*PROBLEM DETAILS:* In the material below, change "Arabat Gaztedi" to "Gaztedi Rugby" everywhere it appears and reproduce the text with nothing else altered. Leave the pictures out of your answer.

[[ GIVEN RECORDS open ]]

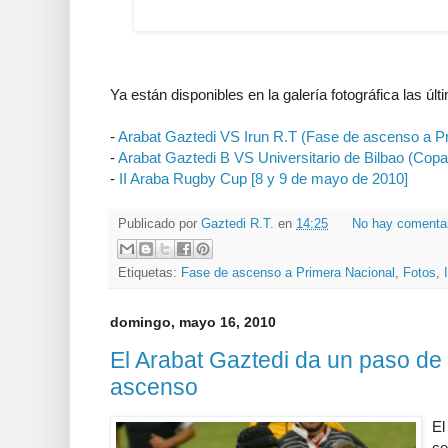
Ya están disponibles en la galería fotográfica las últ
-
Arabat Gaztedi VS Irun R.T (Fase de ascenso a Pr
-
Arabat Gaztedi B VS Universitario de Bilbao (Copa
-
II Araba Rugby Cup [8 y 9 de mayo de 2010]
Publicado por
Gaztedi R.T.
en
14:25
No hay comenta
Etiquetas:
Fase de ascenso a Primera Nacional
,
Fotos
,
domingo, mayo 16, 2010
El Arabat Gaztedi da un paso de 
ascenso
El
ce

[[ GIVEN RECORDS closed ]]

*WORKED SOLUTION:*
Ya están disponibles en la galería fotográfica las últ
-
Gaztedi Rugby VS Irun R.T (Fase de ascenso a Pr
-
Gaztedi Rugby B VS Universitario de Bilbao (Copa
-
II Araba Rugby Cup [8 y 9 de mayo de 2010]
Publicado por
Gaztedi R.T.
en
14:25
No hay comenta
Etiquetas:
Fase de ascenso a Primera Nacional
,
Fotos
,
domingo, mayo 16, 2010
El Gaztedi Rugby da un paso de 
ascenso
El
ce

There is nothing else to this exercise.